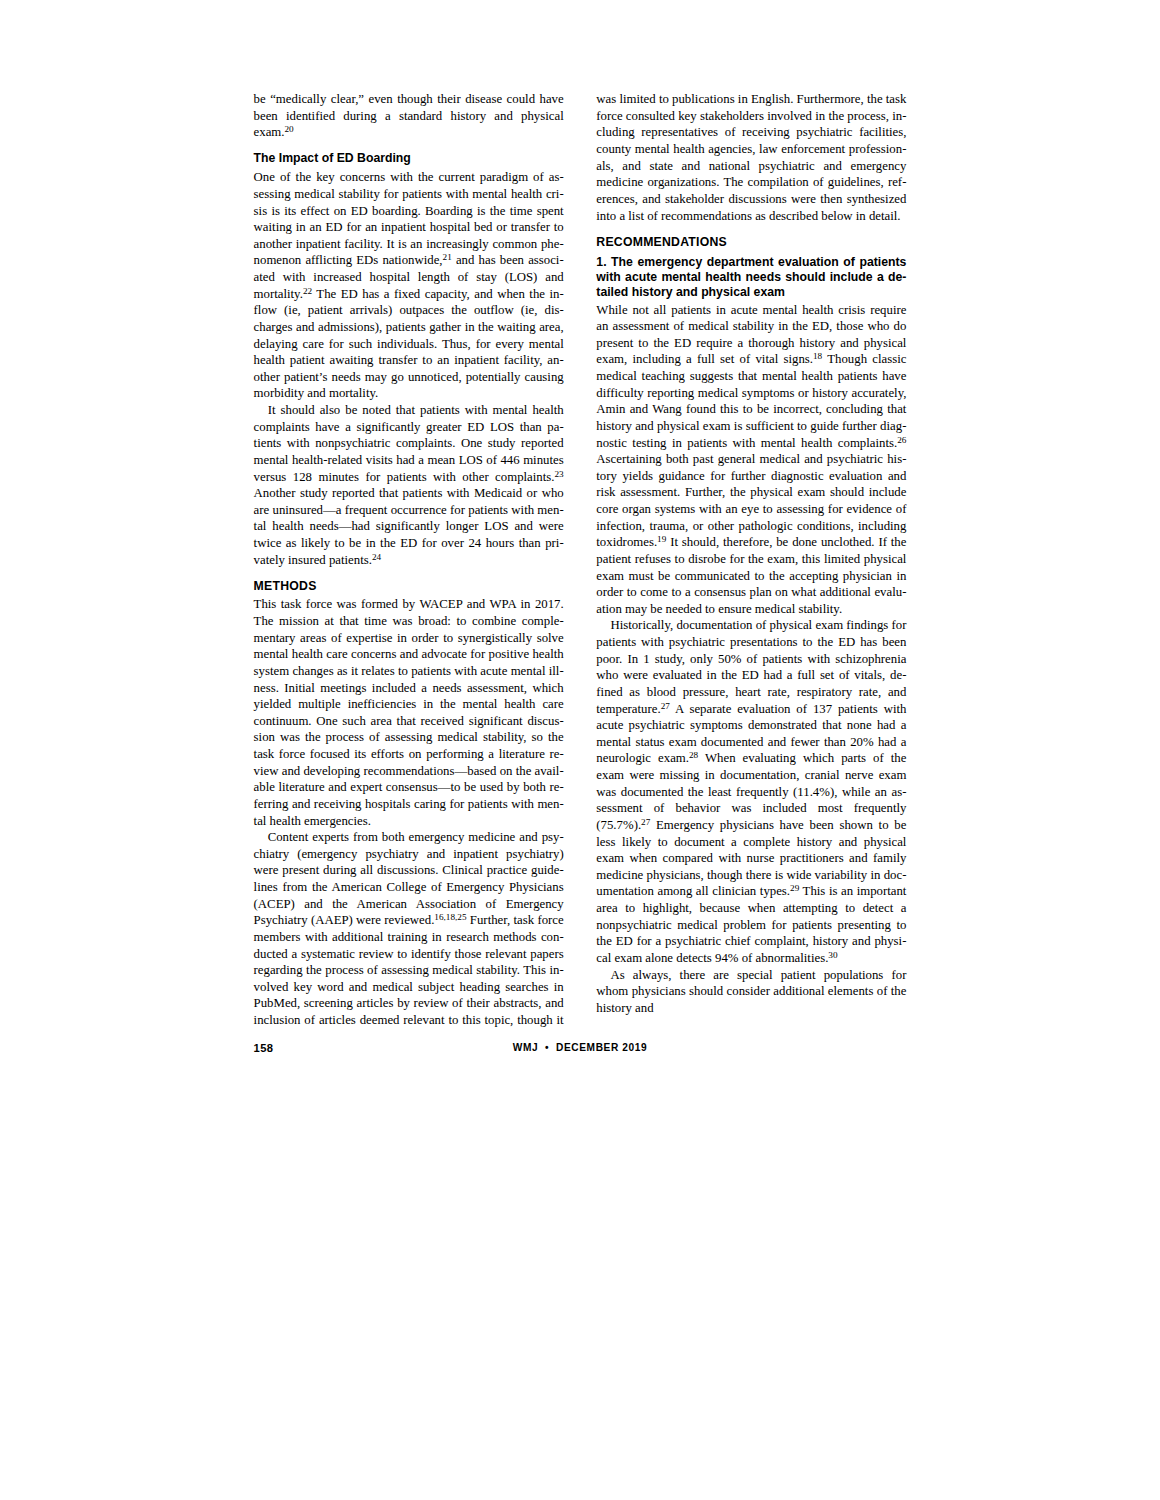be “medically clear,” even though their disease could have been identified during a standard history and physical exam.20
The Impact of ED Boarding
One of the key concerns with the current paradigm of assessing medical stability for patients with mental health crisis is its effect on ED boarding. Boarding is the time spent waiting in an ED for an inpatient hospital bed or transfer to another inpatient facility. It is an increasingly common phenomenon afflicting EDs nationwide,21 and has been associated with increased hospital length of stay (LOS) and mortality.22 The ED has a fixed capacity, and when the inflow (ie, patient arrivals) outpaces the outflow (ie, discharges and admissions), patients gather in the waiting area, delaying care for such individuals. Thus, for every mental health patient awaiting transfer to an inpatient facility, another patient’s needs may go unnoticed, potentially causing morbidity and mortality.
It should also be noted that patients with mental health complaints have a significantly greater ED LOS than patients with nonpsychiatric complaints. One study reported mental health-related visits had a mean LOS of 446 minutes versus 128 minutes for patients with other complaints.23 Another study reported that patients with Medicaid or who are uninsured—a frequent occurrence for patients with mental health needs—had significantly longer LOS and were twice as likely to be in the ED for over 24 hours than privately insured patients.24
Methods
This task force was formed by WACEP and WPA in 2017. The mission at that time was broad: to combine complementary areas of expertise in order to synergistically solve mental health care concerns and advocate for positive health system changes as it relates to patients with acute mental illness. Initial meetings included a needs assessment, which yielded multiple inefficiencies in the mental health care continuum. One such area that received significant discussion was the process of assessing medical stability, so the task force focused its efforts on performing a literature review and developing recommendations—based on the available literature and expert consensus—to be used by both referring and receiving hospitals caring for patients with mental health emergencies.
Content experts from both emergency medicine and psychiatry (emergency psychiatry and inpatient psychiatry) were present during all discussions. Clinical practice guidelines from the American College of Emergency Physicians (ACEP) and the American Association of Emergency Psychiatry (AAEP) were reviewed.16,18,25 Further, task force members with additional training in research methods conducted a systematic review to identify those relevant papers regarding the process of assessing medical stability. This involved key word and medical subject heading searches in PubMed, screening articles by review of their abstracts, and inclusion of articles deemed relevant to this topic, though it was limited to publications in English. Furthermore, the task force consulted key stakeholders involved in the process, including representatives of receiving psychiatric facilities, county mental health agencies, law enforcement professionals, and state and national psychiatric and emergency medicine organizations. The compilation of guidelines, references, and stakeholder discussions were then synthesized into a list of recommendations as described below in detail.
Recommendations
1. The emergency department evaluation of patients with acute mental health needs should include a detailed history and physical exam
While not all patients in acute mental health crisis require an assessment of medical stability in the ED, those who do present to the ED require a thorough history and physical exam, including a full set of vital signs.18 Though classic medical teaching suggests that mental health patients have difficulty reporting medical symptoms or history accurately, Amin and Wang found this to be incorrect, concluding that history and physical exam is sufficient to guide further diagnostic testing in patients with mental health complaints.26 Ascertaining both past general medical and psychiatric history yields guidance for further diagnostic evaluation and risk assessment. Further, the physical exam should include core organ systems with an eye to assessing for evidence of infection, trauma, or other pathologic conditions, including toxidromes.19 It should, therefore, be done unclothed. If the patient refuses to disrobe for the exam, this limited physical exam must be communicated to the accepting physician in order to come to a consensus plan on what additional evaluation may be needed to ensure medical stability.
Historically, documentation of physical exam findings for patients with psychiatric presentations to the ED has been poor. In 1 study, only 50% of patients with schizophrenia who were evaluated in the ED had a full set of vitals, defined as blood pressure, heart rate, respiratory rate, and temperature.27 A separate evaluation of 137 patients with acute psychiatric symptoms demonstrated that none had a mental status exam documented and fewer than 20% had a neurologic exam.28 When evaluating which parts of the exam were missing in documentation, cranial nerve exam was documented the least frequently (11.4%), while an assessment of behavior was included most frequently (75.7%).27 Emergency physicians have been shown to be less likely to document a complete history and physical exam when compared with nurse practitioners and family medicine physicians, though there is wide variability in documentation among all clinician types.29 This is an important area to highlight, because when attempting to detect a nonpsychiatric medical problem for patients presenting to the ED for a psychiatric chief complaint, history and physical exam alone detects 94% of abnormalities.30
As always, there are special patient populations for whom physicians should consider additional elements of the history and
158 WMJ • DECEMBER 2019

********************

→ **Action item**: Whatever lies between the first line of the data and the line holding "The Impact of ED Boarding", inclusive, should be repeated exactly, apart from the pictures.

→ **Response area**:
be “medically clear,” even though their disease could have been identified during a standard history and physical exam.20
The Impact of ED Boarding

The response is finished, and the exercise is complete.